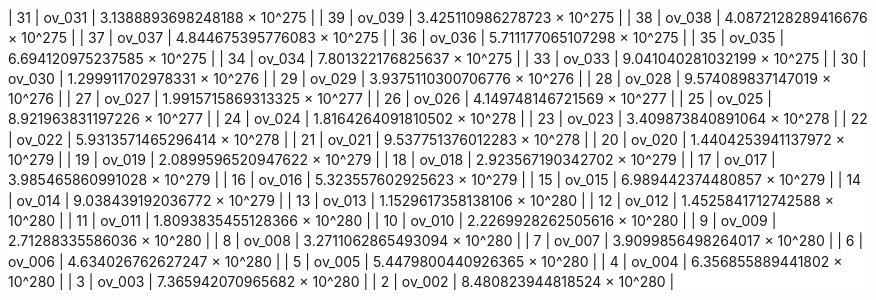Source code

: | 31 | ov_031 | 3.1388893698248188 × 10^275 |
| 39 | ov_039 | 3.425110986278723 × 10^275 |
| 38 | ov_038 | 4.0872128289416676 × 10^275 |
| 37 | ov_037 | 4.844675395776083 × 10^275 |
| 36 | ov_036 | 5.711177065107298 × 10^275 |
| 35 | ov_035 | 6.694120975237585 × 10^275 |
| 34 | ov_034 | 7.801322176825637 × 10^275 |
| 33 | ov_033 | 9.041040281032199 × 10^275 |
| 30 | ov_030 | 1.299911702978331 × 10^276 |
| 29 | ov_029 | 3.9375110300706776 × 10^276 |
| 28 | ov_028 | 9.574089837147019 × 10^276 |
| 27 | ov_027 | 1.9915715869313325 × 10^277 |
| 26 | ov_026 | 4.149748146721569 × 10^277 |
| 25 | ov_025 | 8.921963831197226 × 10^277 |
| 24 | ov_024 | 1.8164264091810502 × 10^278 |
| 23 | ov_023 | 3.409873840891064 × 10^278 |
| 22 | ov_022 | 5.9313571465296414 × 10^278 |
| 21 | ov_021 | 9.537751376012283 × 10^278 |
| 20 | ov_020 | 1.4404253941137972 × 10^279 |
| 19 | ov_019 | 2.0899596520947622 × 10^279 |
| 18 | ov_018 | 2.923567190342702 × 10^279 |
| 17 | ov_017 | 3.985465860991028 × 10^279 |
| 16 | ov_016 | 5.323557602925623 × 10^279 |
| 15 | ov_015 | 6.989442374480857 × 10^279 |
| 14 | ov_014 | 9.038439192036772 × 10^279 |
| 13 | ov_013 | 1.1529617358138106 × 10^280 |
| 12 | ov_012 | 1.4525841712742588 × 10^280 |
| 11 | ov_011 | 1.8093835455128366 × 10^280 |
| 10 | ov_010 | 2.2269928262505616 × 10^280 |
| 9 | ov_009 | 2.71288335586036 × 10^280 |
| 8 | ov_008 | 3.2711062865493094 × 10^280 |
| 7 | ov_007 | 3.9099856498264017 × 10^280 |
| 6 | ov_006 | 4.634026762627247 × 10^280 |
| 5 | ov_005 | 5.4479800440926365 × 10^280 |
| 4 | ov_004 | 6.356855889441802 × 10^280 |
| 3 | ov_003 | 7.365942070965682 × 10^280 |
| 2 | ov_002 | 8.480823944818524 × 10^280 |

::::

The lines from the one with "2.0899596520947622 × 10^279 |" through the final line of the data are to be reproduced exactly, both included, with no other lines.

| 19 | ov_019 | 2.0899596520947622 × 10^279 |
| 18 | ov_018 | 2.923567190342702 × 10^279 |
| 17 | ov_017 | 3.985465860991028 × 10^279 |
| 16 | ov_016 | 5.323557602925623 × 10^279 |
| 15 | ov_015 | 6.989442374480857 × 10^279 |
| 14 | ov_014 | 9.038439192036772 × 10^279 |
| 13 | ov_013 | 1.1529617358138106 × 10^280 |
| 12 | ov_012 | 1.4525841712742588 × 10^280 |
| 11 | ov_011 | 1.8093835455128366 × 10^280 |
| 10 | ov_010 | 2.2269928262505616 × 10^280 |
| 9 | ov_009 | 2.71288335586036 × 10^280 |
| 8 | ov_008 | 3.2711062865493094 × 10^280 |
| 7 | ov_007 | 3.9099856498264017 × 10^280 |
| 6 | ov_006 | 4.634026762627247 × 10^280 |
| 5 | ov_005 | 5.4479800440926365 × 10^280 |
| 4 | ov_004 | 6.356855889441802 × 10^280 |
| 3 | ov_003 | 7.365942070965682 × 10^280 |
| 2 | ov_002 | 8.480823944818524 × 10^280 |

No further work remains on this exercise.